## ASSIGNED TASK
Which of the lines below contain the string "none"? Copy each one.

## SUPPLIED MATERIAL
• • •

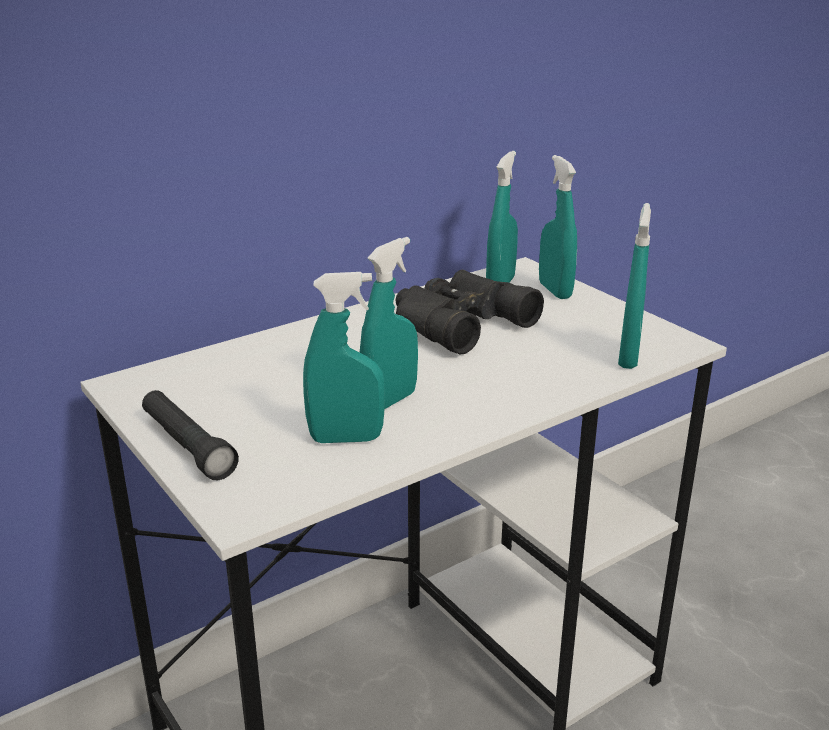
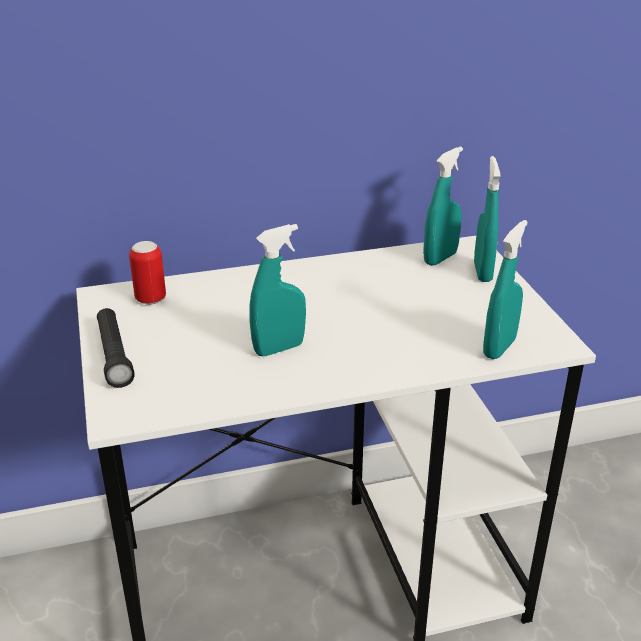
camera: 20 degrees right, 5 degrees up
turquoise spray bottle [303,272,385,443] -> none
black binoculars [396,269,544,354] -> none
none -> can [129,241,166,305]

• • •

## RESULT
turquoise spray bottle [303,272,385,443] -> none
black binoculars [396,269,544,354] -> none
none -> can [129,241,166,305]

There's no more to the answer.